As one of my co-workers joked, “this place is going to look really nice whenever they finish it.” But when will Dubai be "finished?" With new developments being announced on a daily basis, this construction frenzy appears to have no end in sight. Investors and developers from all around the world are jumping on the Dubai construction bandwagon, trying to get a piece of the action.
As I've asked on my Dubai page: is this incredible amount construction really warranted? Can all these new hotels, apartments, offices, condos, golf courses and shopping centers really be absorbed? Or is this fury of creation nothing more than a speculative bubble that is one day going to burst, leaving in its wake an economically-shattered city of half-built towers and abandoned developments? If Dubai builds it, will they really come?

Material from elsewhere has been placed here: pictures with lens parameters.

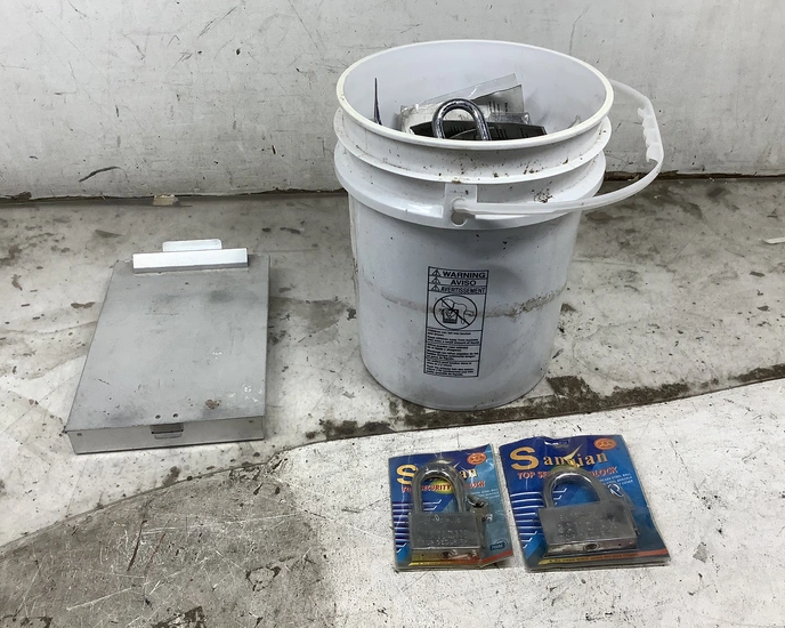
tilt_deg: -39.2
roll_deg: +1.1
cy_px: 311
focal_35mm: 33
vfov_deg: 44.5
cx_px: 370
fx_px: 766
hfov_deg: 54.2
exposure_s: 1/120
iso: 50
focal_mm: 3.3
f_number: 2.4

Nobody can predict the future, of course, but right now, they're definitely coming. The same co-worker estimated that, since he was last in Dubai in November, this city has probably added somewhere between 200,000 and 250,000 residents. Soaring demand is placing considerable upwards pressure on housing prices. Cars choke this city's hopelessly overtaxed transportation network and new roadway construction cannot keep up with demand (and the first line of the Dubai Metro won't be open until 2009). Shopping malls are packed with people; finding hotel rooms is oftentimes difficult. People clearly want to be in Dubai, and as long as that demand is there the profilgate construction will contonue.
The only limit to this frenzy, it seems, are the number of construction cranes available.